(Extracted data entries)
● ● ●
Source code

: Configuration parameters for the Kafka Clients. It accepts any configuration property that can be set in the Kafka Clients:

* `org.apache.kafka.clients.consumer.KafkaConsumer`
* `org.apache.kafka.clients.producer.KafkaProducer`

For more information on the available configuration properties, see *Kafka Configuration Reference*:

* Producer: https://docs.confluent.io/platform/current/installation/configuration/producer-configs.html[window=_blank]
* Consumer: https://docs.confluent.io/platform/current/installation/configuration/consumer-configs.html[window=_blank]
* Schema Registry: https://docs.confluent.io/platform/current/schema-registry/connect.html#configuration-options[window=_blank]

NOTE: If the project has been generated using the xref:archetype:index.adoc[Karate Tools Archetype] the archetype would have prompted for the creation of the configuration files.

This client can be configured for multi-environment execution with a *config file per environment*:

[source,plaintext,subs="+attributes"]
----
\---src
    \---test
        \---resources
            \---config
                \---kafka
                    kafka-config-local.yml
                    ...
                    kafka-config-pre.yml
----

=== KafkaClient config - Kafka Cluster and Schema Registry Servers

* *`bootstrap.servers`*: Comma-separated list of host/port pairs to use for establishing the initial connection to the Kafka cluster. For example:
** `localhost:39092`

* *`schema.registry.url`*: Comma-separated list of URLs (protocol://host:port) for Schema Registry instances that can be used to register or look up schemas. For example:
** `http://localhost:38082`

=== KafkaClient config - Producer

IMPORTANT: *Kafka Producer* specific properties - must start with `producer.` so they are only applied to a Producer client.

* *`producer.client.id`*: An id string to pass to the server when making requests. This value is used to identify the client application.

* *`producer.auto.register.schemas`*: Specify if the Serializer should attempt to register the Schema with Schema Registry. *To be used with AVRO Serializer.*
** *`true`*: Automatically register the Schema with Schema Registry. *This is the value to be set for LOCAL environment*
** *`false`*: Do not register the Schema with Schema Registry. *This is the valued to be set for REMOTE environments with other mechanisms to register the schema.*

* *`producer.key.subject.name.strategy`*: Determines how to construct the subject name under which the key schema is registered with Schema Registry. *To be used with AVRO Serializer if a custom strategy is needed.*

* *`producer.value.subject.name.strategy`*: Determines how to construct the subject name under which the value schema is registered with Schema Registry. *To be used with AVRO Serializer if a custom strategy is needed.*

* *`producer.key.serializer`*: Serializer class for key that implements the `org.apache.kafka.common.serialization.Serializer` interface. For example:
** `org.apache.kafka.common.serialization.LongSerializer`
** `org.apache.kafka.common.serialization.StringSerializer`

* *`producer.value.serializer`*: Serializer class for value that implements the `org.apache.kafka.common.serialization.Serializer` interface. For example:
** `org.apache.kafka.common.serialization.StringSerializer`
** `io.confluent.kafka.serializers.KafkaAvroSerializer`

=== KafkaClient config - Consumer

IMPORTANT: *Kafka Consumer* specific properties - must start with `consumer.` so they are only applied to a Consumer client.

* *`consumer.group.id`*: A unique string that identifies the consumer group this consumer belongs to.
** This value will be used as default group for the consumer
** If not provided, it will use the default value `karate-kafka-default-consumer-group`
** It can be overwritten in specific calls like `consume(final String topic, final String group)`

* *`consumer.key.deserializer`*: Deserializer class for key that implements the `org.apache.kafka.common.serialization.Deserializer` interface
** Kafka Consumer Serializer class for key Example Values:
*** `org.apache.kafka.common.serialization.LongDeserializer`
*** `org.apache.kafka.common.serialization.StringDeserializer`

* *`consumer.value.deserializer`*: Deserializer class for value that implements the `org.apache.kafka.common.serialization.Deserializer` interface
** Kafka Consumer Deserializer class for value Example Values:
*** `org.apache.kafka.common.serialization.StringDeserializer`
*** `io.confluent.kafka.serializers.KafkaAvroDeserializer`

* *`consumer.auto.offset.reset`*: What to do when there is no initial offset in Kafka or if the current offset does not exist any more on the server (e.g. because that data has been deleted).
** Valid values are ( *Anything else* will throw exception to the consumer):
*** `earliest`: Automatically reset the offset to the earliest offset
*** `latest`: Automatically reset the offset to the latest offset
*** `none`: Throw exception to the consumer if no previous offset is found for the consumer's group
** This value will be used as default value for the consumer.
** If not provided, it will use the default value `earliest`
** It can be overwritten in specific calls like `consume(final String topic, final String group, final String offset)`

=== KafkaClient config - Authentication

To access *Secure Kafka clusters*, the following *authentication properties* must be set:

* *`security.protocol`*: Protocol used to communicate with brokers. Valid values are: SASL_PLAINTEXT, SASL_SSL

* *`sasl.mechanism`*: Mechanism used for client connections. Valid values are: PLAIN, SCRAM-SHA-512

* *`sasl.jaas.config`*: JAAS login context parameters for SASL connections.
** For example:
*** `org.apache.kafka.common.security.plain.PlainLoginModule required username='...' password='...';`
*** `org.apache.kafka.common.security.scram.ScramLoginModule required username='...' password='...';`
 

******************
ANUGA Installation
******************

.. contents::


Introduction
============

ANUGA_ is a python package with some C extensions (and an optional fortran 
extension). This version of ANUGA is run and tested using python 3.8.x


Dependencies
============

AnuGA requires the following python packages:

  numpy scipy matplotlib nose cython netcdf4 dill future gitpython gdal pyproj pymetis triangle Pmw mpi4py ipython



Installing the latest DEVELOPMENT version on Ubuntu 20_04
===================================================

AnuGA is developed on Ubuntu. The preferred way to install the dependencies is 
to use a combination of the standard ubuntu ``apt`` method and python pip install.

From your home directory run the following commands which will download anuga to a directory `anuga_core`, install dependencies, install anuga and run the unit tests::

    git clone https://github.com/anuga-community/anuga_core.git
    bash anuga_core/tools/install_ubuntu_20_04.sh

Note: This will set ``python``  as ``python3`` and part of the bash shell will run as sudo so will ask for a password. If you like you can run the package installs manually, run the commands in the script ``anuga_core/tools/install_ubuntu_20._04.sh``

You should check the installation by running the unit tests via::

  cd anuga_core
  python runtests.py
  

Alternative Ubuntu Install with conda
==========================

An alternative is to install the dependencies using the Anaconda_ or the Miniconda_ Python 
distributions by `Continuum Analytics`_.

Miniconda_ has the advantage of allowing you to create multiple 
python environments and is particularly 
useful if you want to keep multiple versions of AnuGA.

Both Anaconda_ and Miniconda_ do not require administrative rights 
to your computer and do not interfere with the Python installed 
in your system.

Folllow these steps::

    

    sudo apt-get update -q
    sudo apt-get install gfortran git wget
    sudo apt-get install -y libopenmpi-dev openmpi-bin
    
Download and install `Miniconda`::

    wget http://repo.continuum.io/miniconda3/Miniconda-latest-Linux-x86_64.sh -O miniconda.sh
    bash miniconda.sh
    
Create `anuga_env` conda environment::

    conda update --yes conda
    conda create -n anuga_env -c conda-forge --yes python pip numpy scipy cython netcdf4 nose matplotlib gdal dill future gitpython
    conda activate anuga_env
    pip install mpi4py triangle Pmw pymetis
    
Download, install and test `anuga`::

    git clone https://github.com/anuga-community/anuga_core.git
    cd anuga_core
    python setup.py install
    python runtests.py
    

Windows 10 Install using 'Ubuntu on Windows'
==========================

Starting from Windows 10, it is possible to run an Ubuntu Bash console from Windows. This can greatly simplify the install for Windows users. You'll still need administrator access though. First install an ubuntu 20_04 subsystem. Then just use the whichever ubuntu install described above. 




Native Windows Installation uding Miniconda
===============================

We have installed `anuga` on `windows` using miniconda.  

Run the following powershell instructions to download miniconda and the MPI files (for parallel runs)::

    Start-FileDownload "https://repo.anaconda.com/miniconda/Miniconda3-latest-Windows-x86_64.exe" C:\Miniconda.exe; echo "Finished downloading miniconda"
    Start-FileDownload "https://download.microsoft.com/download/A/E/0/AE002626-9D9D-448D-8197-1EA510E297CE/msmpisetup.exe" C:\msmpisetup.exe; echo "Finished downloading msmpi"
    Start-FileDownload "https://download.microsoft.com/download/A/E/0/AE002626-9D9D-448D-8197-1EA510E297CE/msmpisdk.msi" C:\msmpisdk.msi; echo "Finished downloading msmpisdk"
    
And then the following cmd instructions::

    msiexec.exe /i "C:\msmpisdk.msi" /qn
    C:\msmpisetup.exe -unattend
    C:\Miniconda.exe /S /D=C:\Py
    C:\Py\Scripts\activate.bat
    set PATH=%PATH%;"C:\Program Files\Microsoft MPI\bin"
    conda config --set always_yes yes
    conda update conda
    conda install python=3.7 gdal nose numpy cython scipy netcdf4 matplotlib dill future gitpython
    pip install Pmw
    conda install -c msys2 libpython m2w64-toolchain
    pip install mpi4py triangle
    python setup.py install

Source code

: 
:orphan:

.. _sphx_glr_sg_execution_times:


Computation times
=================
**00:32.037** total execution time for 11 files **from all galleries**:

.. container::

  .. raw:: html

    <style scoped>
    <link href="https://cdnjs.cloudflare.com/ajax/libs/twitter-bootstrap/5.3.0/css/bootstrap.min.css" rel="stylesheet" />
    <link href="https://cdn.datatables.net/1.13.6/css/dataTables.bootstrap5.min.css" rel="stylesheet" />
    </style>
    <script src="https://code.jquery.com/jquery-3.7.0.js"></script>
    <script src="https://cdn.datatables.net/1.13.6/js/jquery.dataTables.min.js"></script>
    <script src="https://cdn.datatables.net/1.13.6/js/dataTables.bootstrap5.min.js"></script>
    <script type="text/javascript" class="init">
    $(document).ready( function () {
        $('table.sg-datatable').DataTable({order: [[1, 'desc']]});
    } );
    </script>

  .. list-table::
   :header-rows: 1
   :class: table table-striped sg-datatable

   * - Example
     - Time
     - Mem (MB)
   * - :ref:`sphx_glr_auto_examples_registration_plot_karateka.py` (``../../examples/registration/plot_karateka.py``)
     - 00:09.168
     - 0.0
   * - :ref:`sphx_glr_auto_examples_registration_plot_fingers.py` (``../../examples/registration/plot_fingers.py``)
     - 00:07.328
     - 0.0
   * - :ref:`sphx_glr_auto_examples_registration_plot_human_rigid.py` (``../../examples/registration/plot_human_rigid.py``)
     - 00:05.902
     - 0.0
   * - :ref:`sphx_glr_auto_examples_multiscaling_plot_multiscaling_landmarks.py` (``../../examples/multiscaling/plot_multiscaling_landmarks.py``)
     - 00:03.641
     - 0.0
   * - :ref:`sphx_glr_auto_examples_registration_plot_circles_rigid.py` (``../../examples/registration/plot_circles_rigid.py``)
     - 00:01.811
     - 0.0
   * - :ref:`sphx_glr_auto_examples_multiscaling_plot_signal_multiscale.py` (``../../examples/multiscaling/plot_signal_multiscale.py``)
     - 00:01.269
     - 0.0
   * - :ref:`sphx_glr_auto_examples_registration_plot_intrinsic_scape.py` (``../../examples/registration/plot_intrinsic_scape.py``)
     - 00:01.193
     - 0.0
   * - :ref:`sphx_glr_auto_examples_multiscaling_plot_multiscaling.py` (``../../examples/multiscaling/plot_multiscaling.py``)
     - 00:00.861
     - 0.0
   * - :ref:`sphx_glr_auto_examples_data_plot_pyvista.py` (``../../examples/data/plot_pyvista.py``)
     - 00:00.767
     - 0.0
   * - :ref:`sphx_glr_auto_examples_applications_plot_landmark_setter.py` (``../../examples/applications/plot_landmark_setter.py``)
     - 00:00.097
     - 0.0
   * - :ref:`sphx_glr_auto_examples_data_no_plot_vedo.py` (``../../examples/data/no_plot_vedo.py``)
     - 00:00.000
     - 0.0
● ● ●
## Required action
All lines above from the one with "Kafka Consumer Serializer" to the one with "are ( *Anything", inclusive, should be copied exactly, and no other lines.

## Exercise answer
** Kafka Consumer Serializer class for key Example Values:
*** `org.apache.kafka.common.serialization.LongDeserializer`
*** `org.apache.kafka.common.serialization.StringDeserializer`

* *`consumer.value.deserializer`*: Deserializer class for value that implements the `org.apache.kafka.common.serialization.Deserializer` interface
** Kafka Consumer Deserializer class for value Example Values:
*** `org.apache.kafka.common.serialization.StringDeserializer`
*** `io.confluent.kafka.serializers.KafkaAvroDeserializer`

* *`consumer.auto.offset.reset`*: What to do when there is no initial offset in Kafka or if the current offset does not exist any more on the server (e.g. because that data has been deleted).
** Valid values are ( *Anything else* will throw exception to the consumer):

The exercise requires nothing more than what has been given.